Die Menschen und ihre Schicksale haben mich aufhorchen lassen. Einer meiner besten Freunde ist in der Grundschule sexuell missbraucht worden. Ein anderer musste für eine lange Zeit ins Gefängnis, weil er einen Joint rauchte. Heute habe ich viele Kollegen, die täglich um ihren Verbleib in den USA zittern müssen – obwohl sie hier aufgewachsen sind! Das sind alles Dinge, wo ich sagen muss: «Das kann doch nicht sein!» Eigentlich sollten das keine linken, sondern schlicht menschliche Anliegen sein. Aber die Konservativen kümmern sich nicht darum.
Sind Sie ein guter Lügner?
Nicht wirklich ... Und ich weiss, worauf Sie abzielen. Sie liegen falsch! Man muss nicht lügen, um politisch erfolgreich zu sein.
Da sind Sie etwas naiv. Donald Trump hat diese Fähigkeit ins Weisse Haus gebracht.

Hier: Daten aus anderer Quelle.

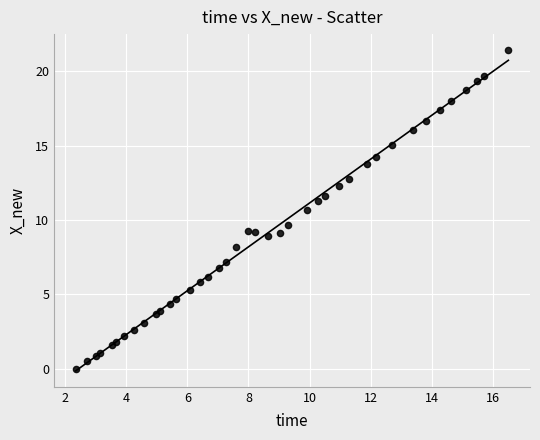

What Y value in the scatter plot is closest to 10?

9.6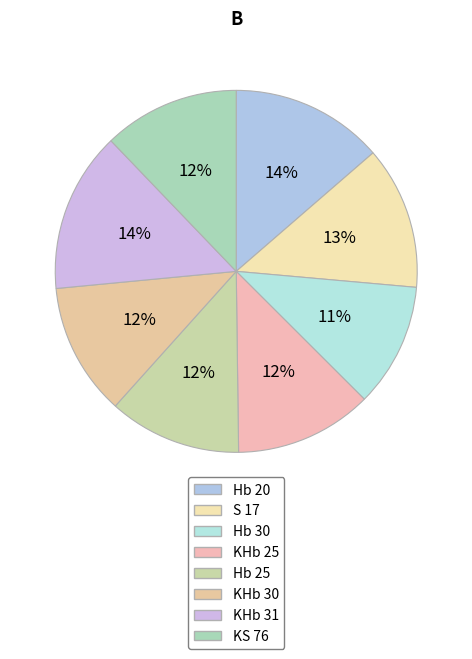

To the nearest percent, what is the average slice percentage?

12%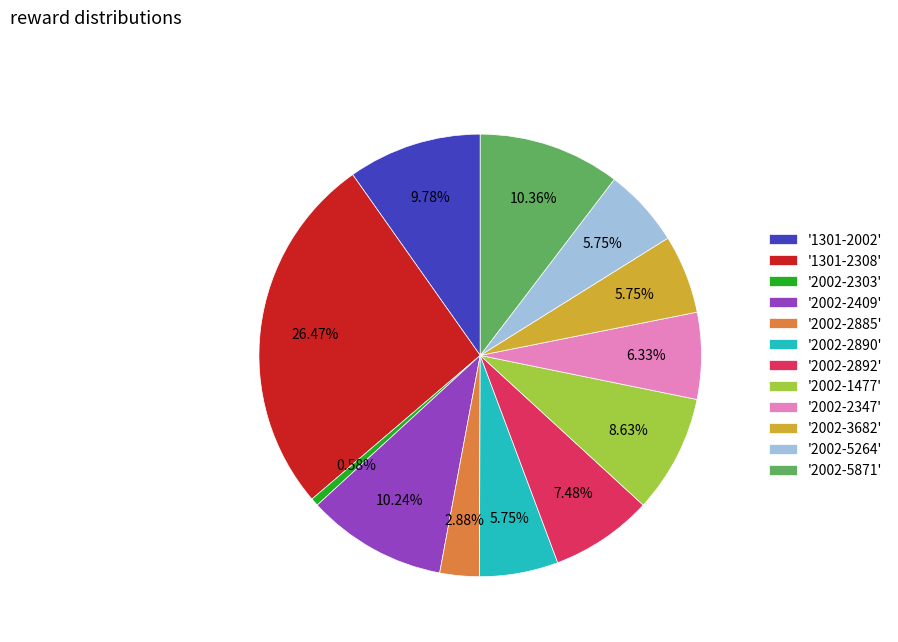

To the nearest percent, what is the difference between the largest and smallest slice percentages?

26%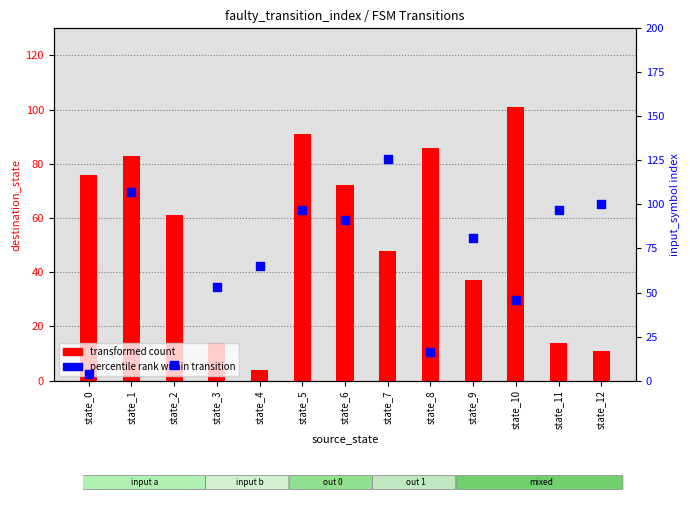

What is the total value across all series at state_10?

147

Zum Glück wächst eine neue Generation an, die nicht so denkt. Der Grund dafür, dass viele junge Politiker etwas weiter links stehen, liegt darin, dass wir in dieser Atmosphäre der Unehrlichkeit und Korruption aufgewachsen sind. In unserem Leben sind bereits viele Lügen aufgeflogen. Ich erinnere mich zum Beispiel an die Panama Papers. Meine Generation hat solche Geschichten wirklich satt! Wir werden das anders machen. Besser.
Was wird eigentlich aus Ihnen, wenn es mit dem ganz grossen Wurf nicht klappt? Haben Sie einen Plan B?
Natürlich habe ich den. Aber das muss ich jetzt gar nicht weiter ausführen. Ich bin zuversichtlich, schon bald im Weissen Haus zu sein.